“How difficult it will be for those who have wealth to enter the kingdom of God.” v. 23
There was a nice couple in a small town who had a baby boy. They loved him and wanted only the best for him. Like any good parent they did all they could to give him every opportunity in life. They taught him to be good, respect God, work hard and be nice to people. They sent him to good schools and took him to church, and went to all of his ball games. As he grew he was encouraged to make a good life for himself using the values of hard work, and good living and love for God and country, which he did. As you would expect he eventually grew up, got married and started a new life. He became quite successful in business, often telling people of the solid values that helped him make it. He was living the dream. One day as he stood on the golf course, at about the 7th hole, he began think about the future. It occurred to him that he wasn’t getting any younger and he’d better think about where he was going when he died. He was brought up in a religious home, and always tried to live by good religious principles, even taking his family to church fairly regularly. In fact he was on the board when they built a new wing onto the local church. His name is listed among the top donors on a nice display. But still he felt a tug in his soul. He felt that he needed to make sure he had his bases covered with God, just in case. One day this man came to Jesus and asked, “Good teacher what must I do to inherit eternal life?”
If you read the story you will see that Jesus told him “go, sell all you have and give the poor, and you will have treasure in heaven; and come, follow me.” The man went away sad, it tells us, because he had many possessions…or perhaps his possessions had him. Then Jesus proceeded to say something that would offend people for generations to come: “How difficult it will be for those who have wealth to enter the kingdom of God.” He’s not pulling any punches here. He says plainly that the wealthy have a particular challenge when it comes to following Jesus. Now before you comfort yourself by focusing your thoughts on the person who has more wealth than you, keep in mind that if you were able to buy this book, you are wealthy. As helpful as I hope this book is to you, it’s a luxury. You don’t need it to survive. So it’s a luxury. There are millions on your planet who could never imagine buying a book of any kind. You are wealthy. Don’t apologize or feel guilty for your blessings, that’s not what this is about. God has blessed you. Be thankful. Be a good steward of what you have. Share it with those in need as God leads you. But also be aware that wealth can keep you from the kingdom of God. That’s what Jesus said. Here’s why we have to be careful that we don’t miss eternity because of what we have in this life.
- Wealth gives us a false sense of our own goodness. The man came to Jesus, saying “good teacher.” and Jesus responded, “No one is good but God.” There is a tendency to think that we have what we have because we are good in an =d of ourselves. If we see someone well dressed and owning great possessions, we often assume this is a good person. The people of Israel assumed that if you were rich, God was blessing you for your own goodness. Today we think the same very often. If my life is good, then I must be good, therefore I don’t need God’s mercy. But Jesus says quite the opposite. “Woe to those who are at ease in Zion” Amos said, referring to people who were well off materially but had no concern for the needy or for God. This leads into the next point.

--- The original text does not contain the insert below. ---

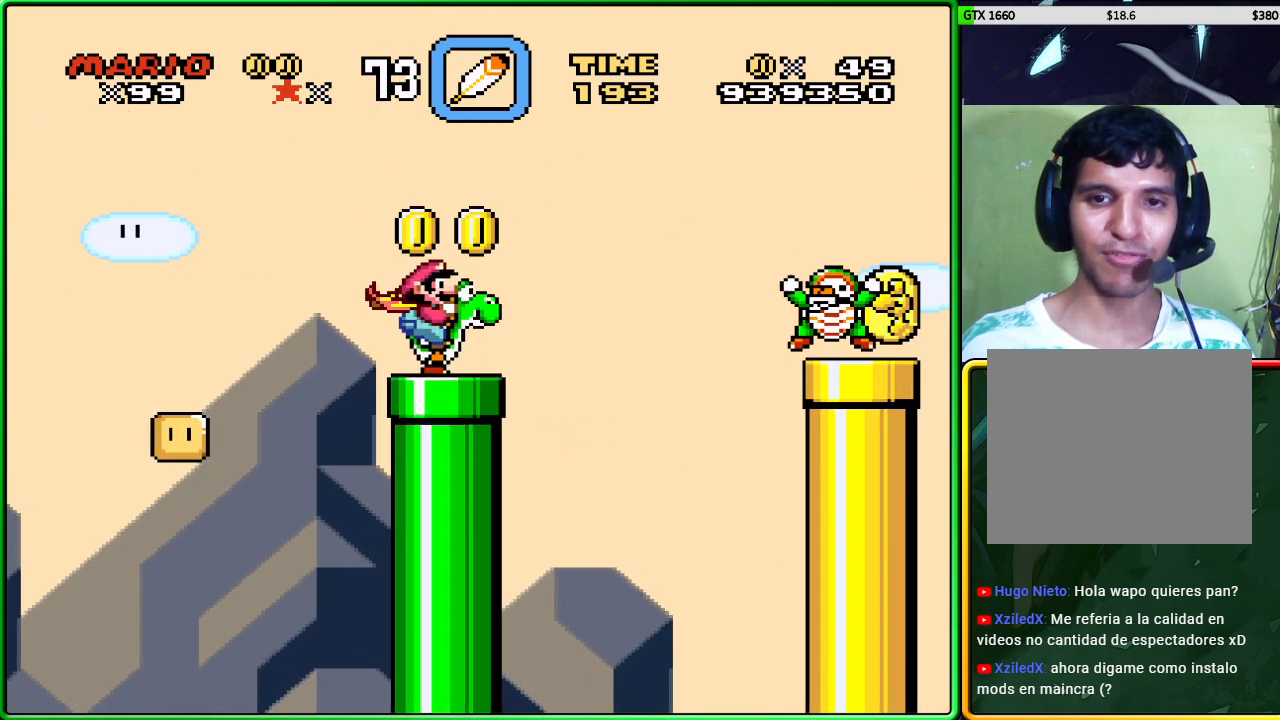
{"buttons": ["A", "X"], "left_stick": "right", "events": [[17, "left_stick", "right"], [217, "A", "down"]]}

- Wealth creates pride in what we have and what we do. The man was proud of his religious observances. “All these I have done from my youth.” NO doubt he was proud of his accomplishments in economics as well. Wealth gives us the sense that we have become self-made. Through hard work and enterprise we have climbed up to where wea re, perhaps with a little help from “the man upstairs” as we say. I John tells us not to love the things of this world, which include, “The lust of the eyes, the lust of the flesh, and pride in possesions.” (I John 2:15-26) Wealth makes us proud of ourselves to the point that God is either rejected or placed on a plaque on the wall. God resists the proud, the Bible tells us.
- Wealth is a cruel master. Finally, Wealth owns you and controls you to some degree. The young man “went away sad, because he had great possessions.” Why was he sad? I can understand being indignant or offended, even amused. But he went away sad. He thought of giving up all he had to follow Jesus, but he just couldn’t do it. I think he was a good man, but he was owned by his stuff. There is something compelling about wealth. Things have a way of growing on us like vines entrapping us. The thought of letting go of something we own is often difficult. The greater the value, the more difficult it is to release. Take a minute and thing of your greatest material possessions. How hard would it be to simply give any of them away? The young man was sad because he was trapped. he couldn’t imagine life without the things he had worked for. They owned him. Listen, whether it’s your favorite CD’s or your mansion on the hill, it can own you if you let it.
- Wealth keeps us from experiencing God’s best. At the end of our passage, Peter says to Jesus, “We have given up everything to follow you. Jesus responded: “Truly, I say to you,there is no one who has left house or brothers or sisters or mother or father or children or lands, for my sake andfor the gospel, who will not receive a hundredfold now in this time, houses and brothers and sisters and mothers and children and lands, with persecutions, and in the age to come eternal life. But many who are first will be last, and the last first.”In other words, God wants more for you than you want for yourself. Whatever you give up for him he will replace in this life and in eternity. So don’t let your wealth rob you of the kingdom of God. Give everything to him who has given everything for you.